25 January 2019
Staircases are a pivotal part of any house. Not only are they crucial regarding the flow of people around the home, but they are also one of a property’s most distinguishable features. A well-designed staircase can invigorate the entire building, becoming a design focal point that elevates the property in which it sits.
With this in mind, the idea of moving its position in the home is becoming increasingly popular amongst homeowners. Bespoke staircases can be designed to fit into most rooms in a property, opening up a wealth of possibilities for home design. However, the positioning of a staircase can drastically alter the feel of a house, so it’s important to consider the effects before going ahead.
One of the most important things to consider whenever moving the location of your staircase, or adding a second staircase to a home, is its effect on the flow of the property. Stairs are a vital part of the house and, often, are the most used location. However, some homeowners forget this because we do not spend time on the stairs as we do in other areas of the house. The flow is a crucial reason why staircases, particularly in older properties, are traditionally built close to the entrance of the home, creating a hallway that allows passage through floors without disturbing other rooms. For many modern, open-planned homes, this style can feel outdated.
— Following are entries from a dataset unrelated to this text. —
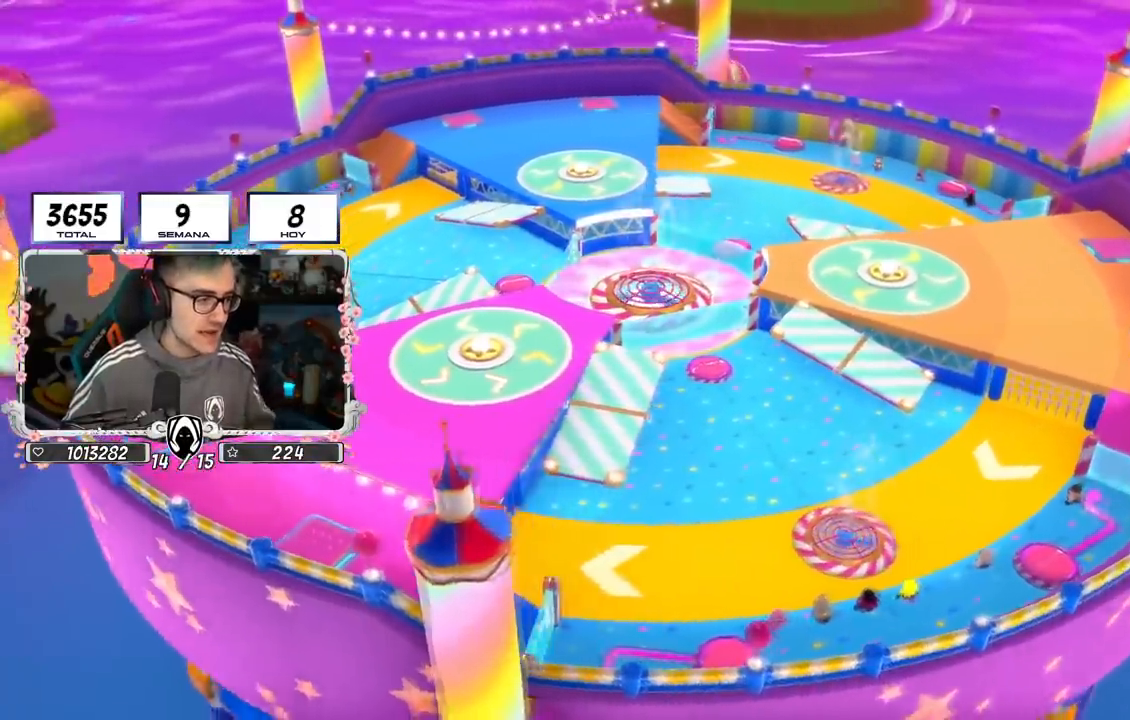
{"buttons": [], "left_stick": "center", "right_stick": "center", "events": [[84, "L1", "down"], [501, "L1", "up"]]}
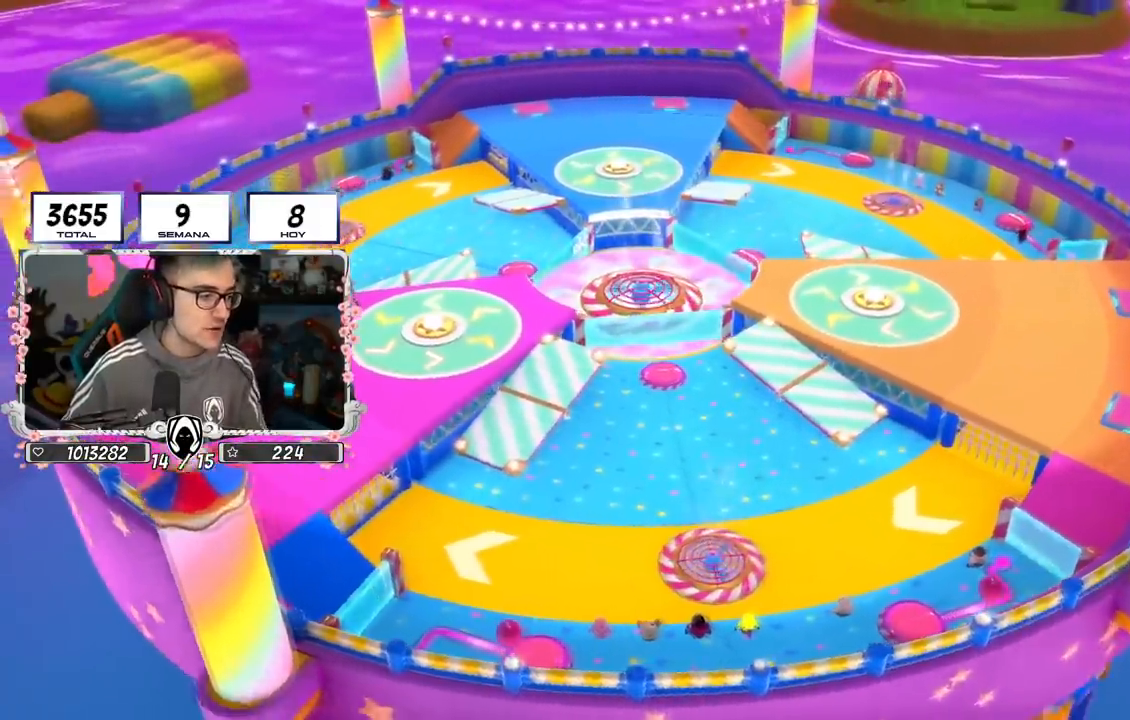
{"buttons": [], "left_stick": "center", "right_stick": "center", "events": [[233, "R1", "down"], [283, "R1", "up"], [333, "R1", "down"], [384, "R1", "up"]]}
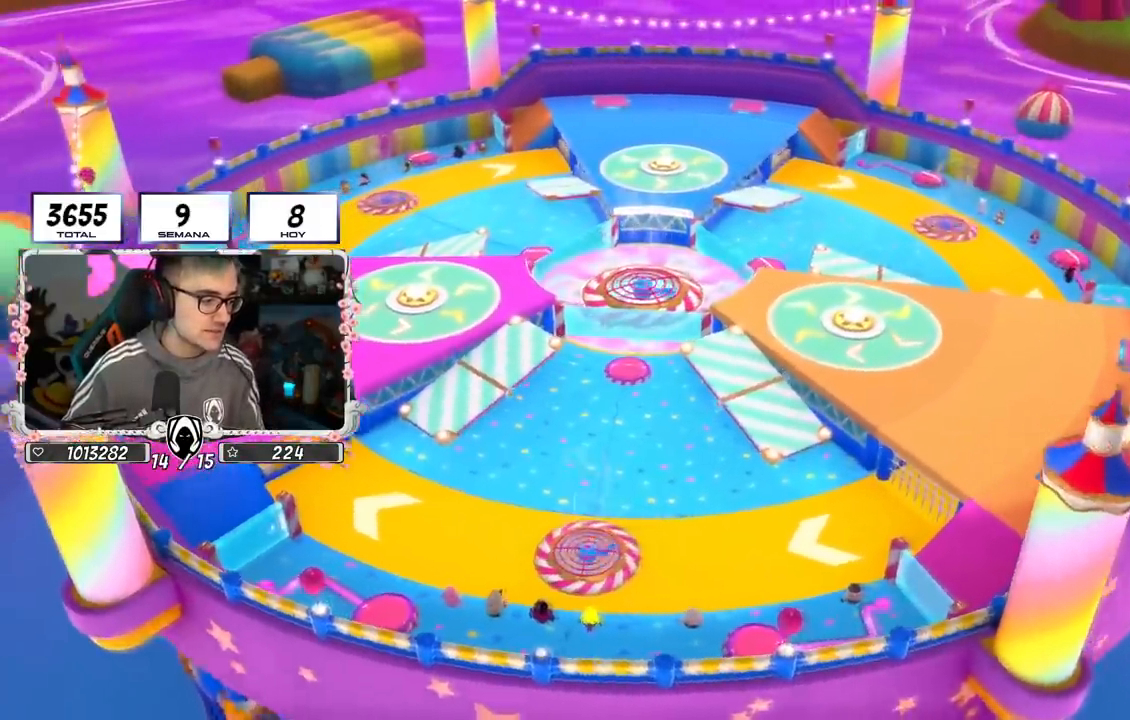
{"buttons": [], "left_stick": "center", "right_stick": "center", "events": []}
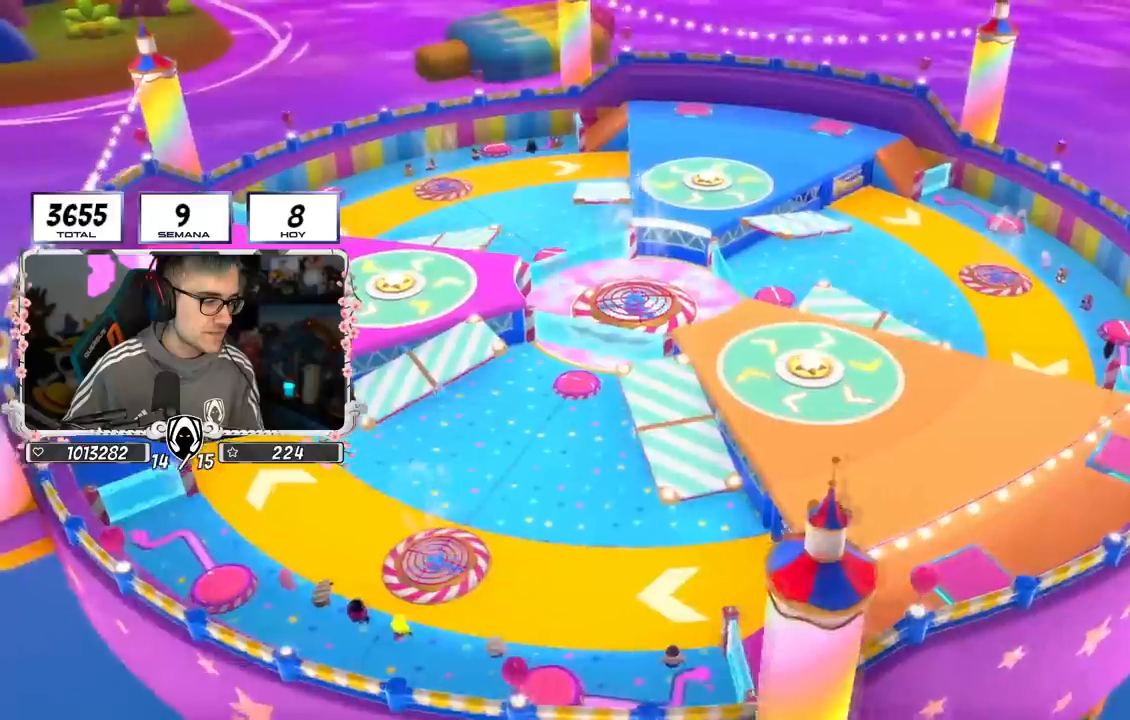
{"buttons": [], "left_stick": "center", "right_stick": "center", "events": []}
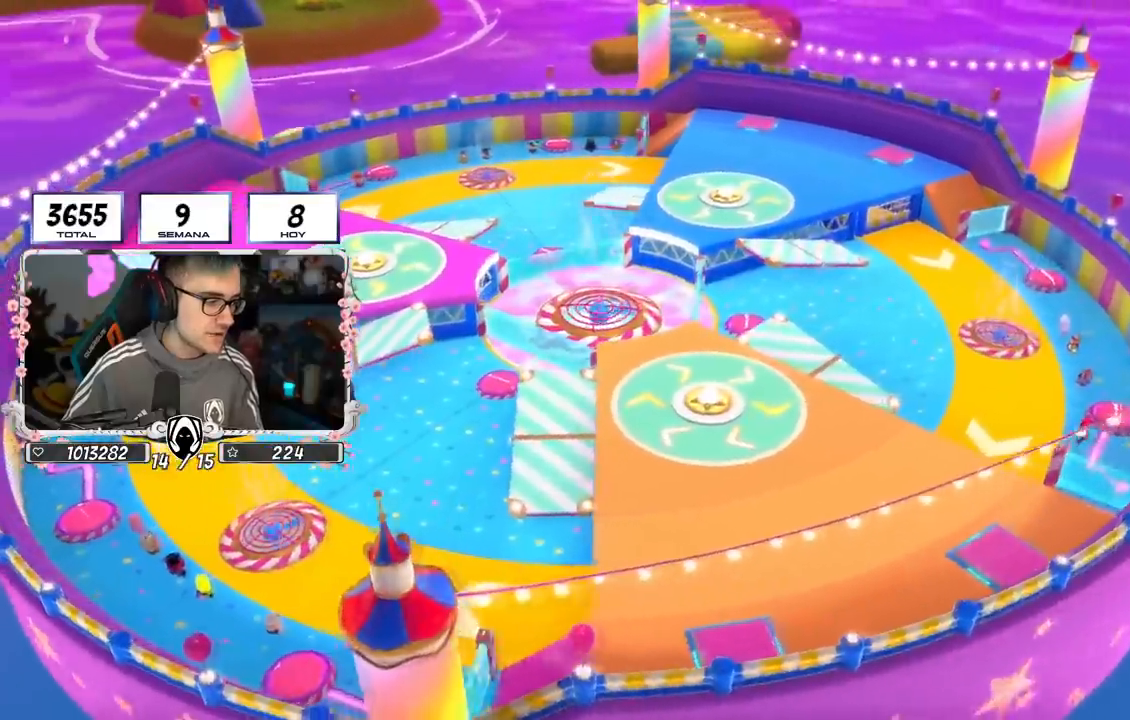
{"buttons": [], "left_stick": "center", "right_stick": "center", "events": []}
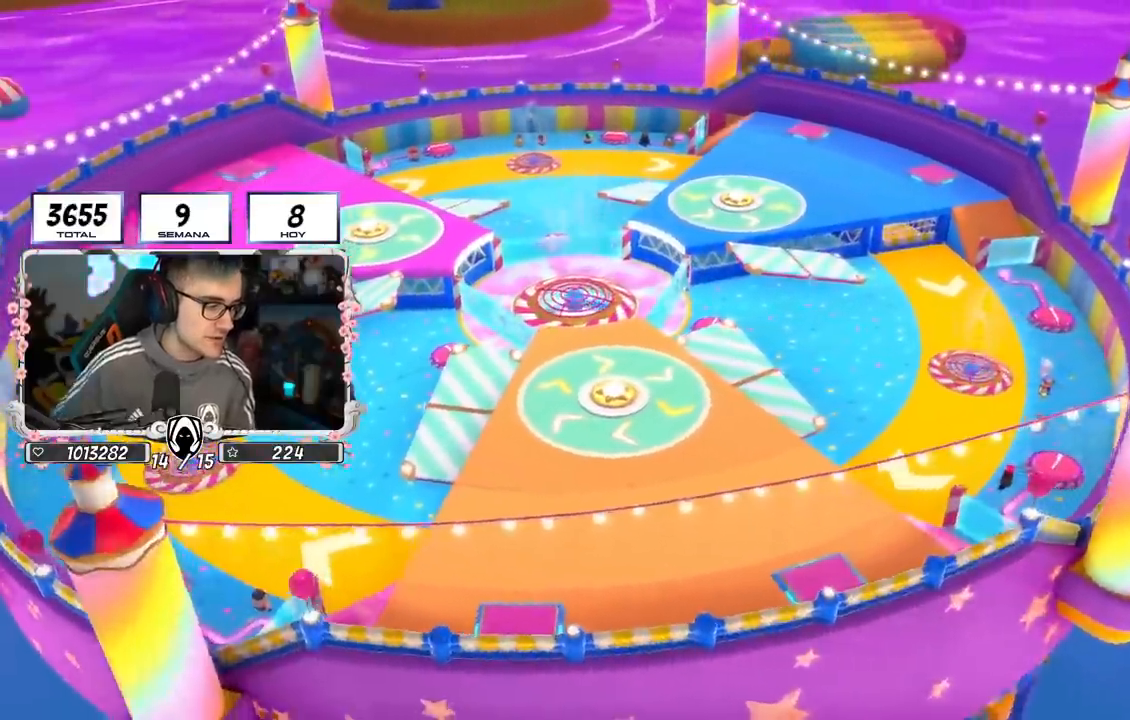
{"buttons": ["L1"], "left_stick": "center", "right_stick": "center", "events": [[450, "L1", "down"]]}
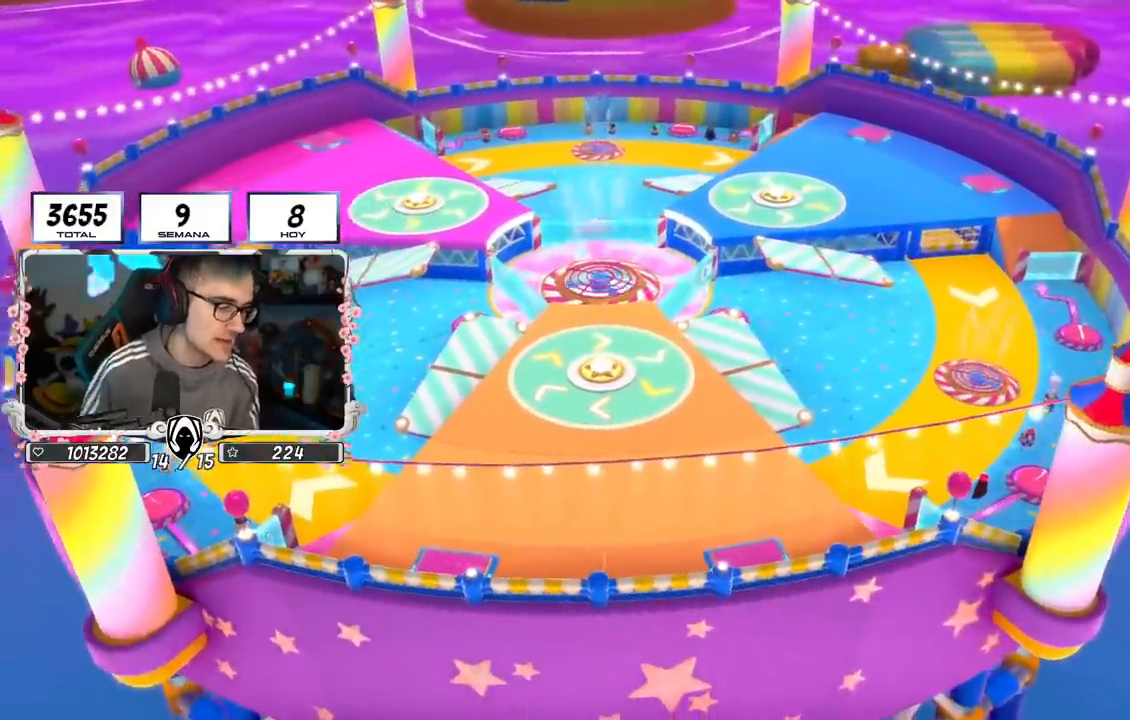
{"buttons": [], "left_stick": "center", "right_stick": "center", "events": [[34, "L1", "up"]]}
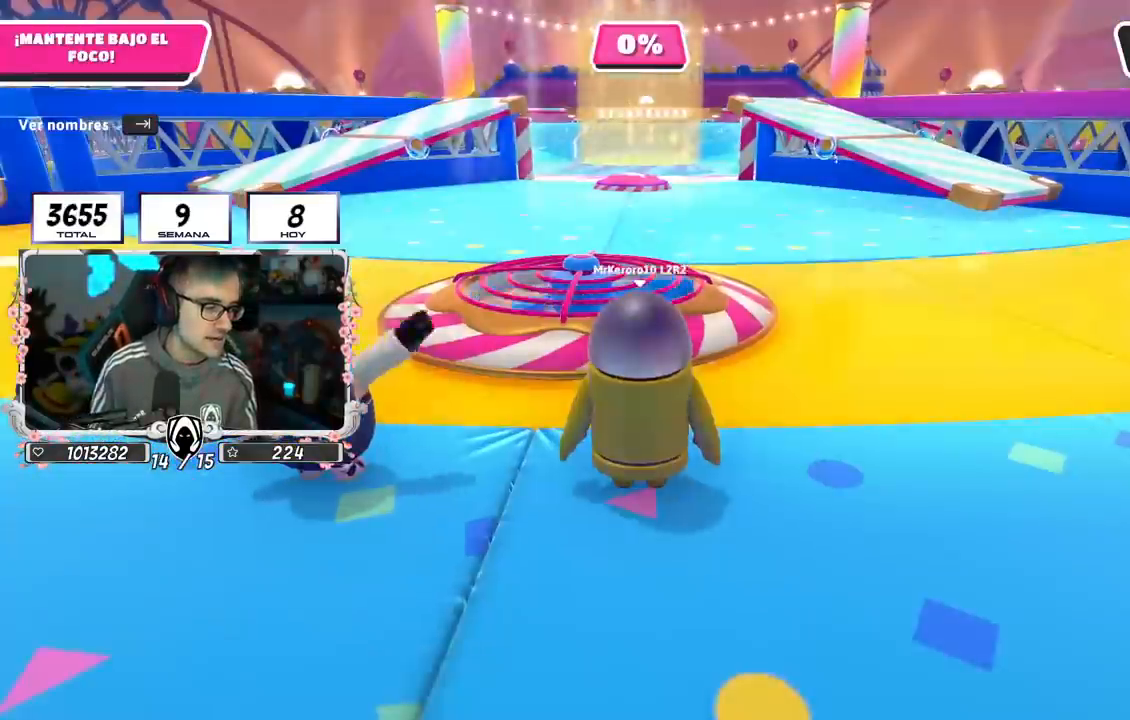
{"buttons": [], "left_stick": "center", "right_stick": "center", "events": []}
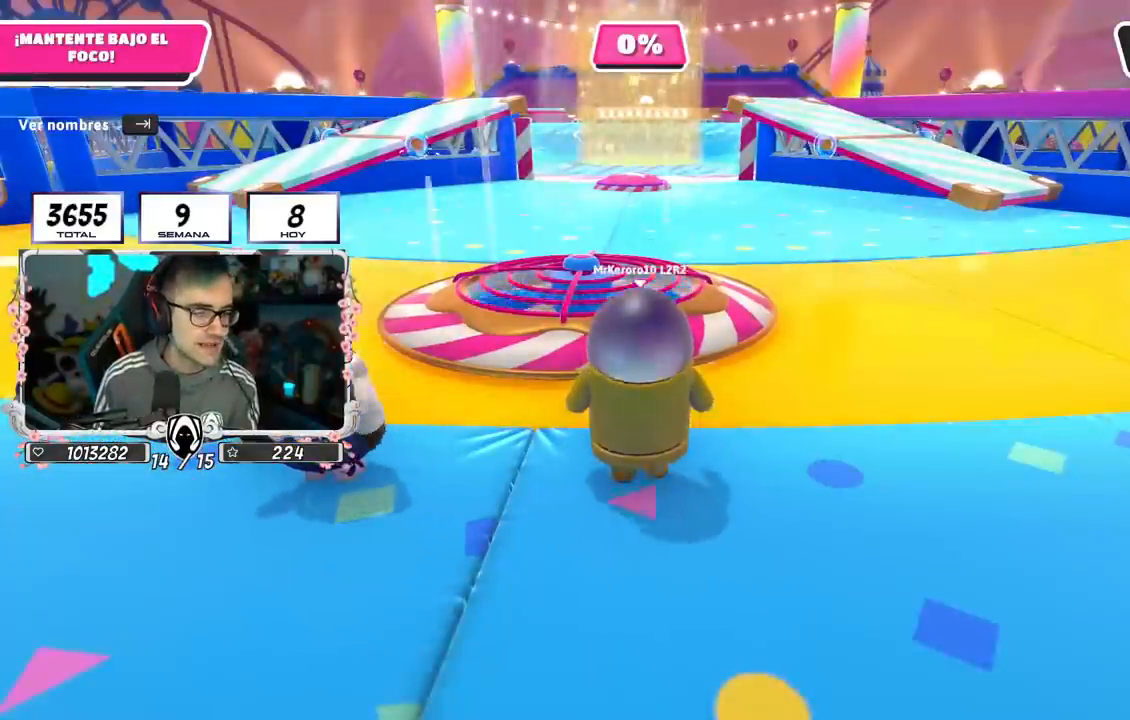
{"buttons": [], "left_stick": "center", "right_stick": "center", "events": []}
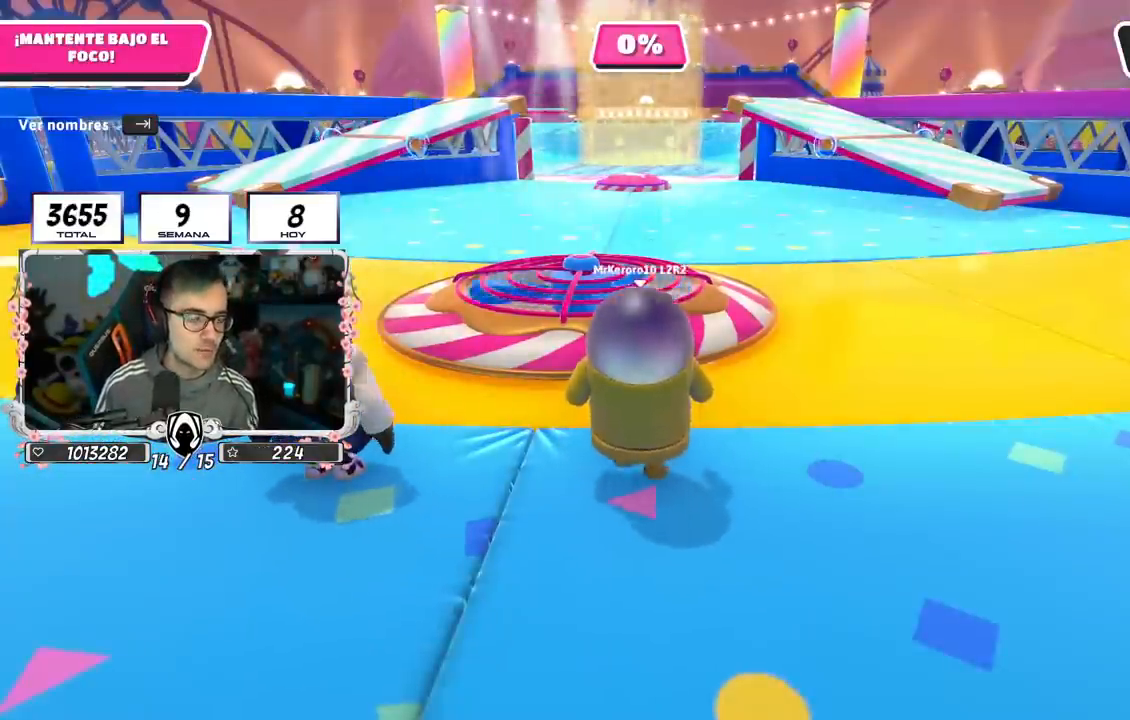
{"buttons": [], "left_stick": "center", "right_stick": "center", "events": [[117, "left_stick", "up"], [150, "L2", "down"], [283, "left_stick", "center"], [300, "L2", "up"]]}
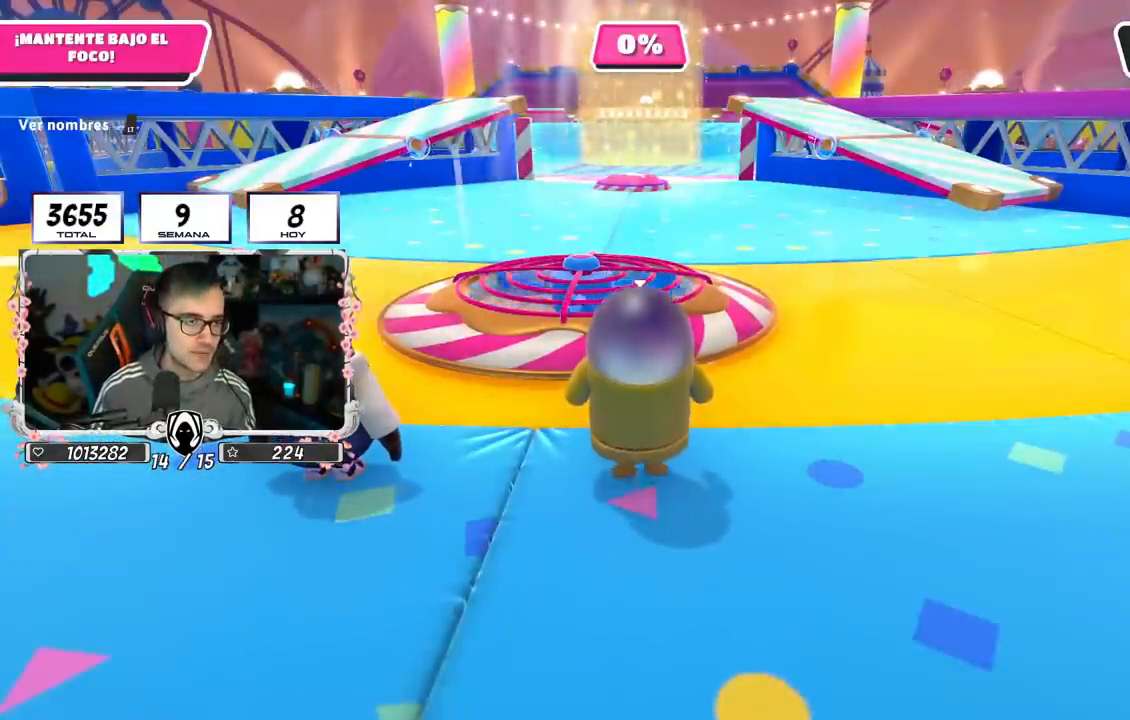
{"buttons": [], "left_stick": "center", "right_stick": "center", "events": [[117, "L2", "down"], [301, "L2", "up"]]}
By moving the staircase from one area to another, you are also transforming many of the paths taken by members of the house every day. For example, if you move a staircase from the front entrance of a home to a room in the back, guests will have to walk all the way through the property before gaining access to the upper floors. This journey could disturb other rooms that guests have to cut through. Before moving your staircase, you must consider the new routes that people will make and what effect that will have on the overall flow of the home.
The living room is something that has to be taken into account whenever moving the stairs. Depending on the layout of the home, this is often the room where people will converge and performs a plethora of tasks throughout the average week. By moving the staircase into the living room, you will be bringing much more traffic through the space, which can be both a positive and a negative depending on your room's style.
If your living room is a space that people use to unwind, then including a staircase could disturb the peaceful nature of the area as it is used for travelling through the home. On the other hand, larger homes that often utilise the living room as a communal and social space could benefit from the increased energy that additional traffic will provide.
Another significant thing to consider regarding living room stairs is their position in the room. If the new staircase is on the far side of the room, then users will have to cut across, which could disturb people watching TV or reading books. On the other hand, staircases on the near side will have significantly less effect on the room, as people may not have to enter the area to use it. Another option is for a spiral or curved staircase that has a central position in the space – this is a major design choice which will require the entire room’s layout to work for the stairs, meaning many factors will need to be considered in detail before understanding whether it will work for the home.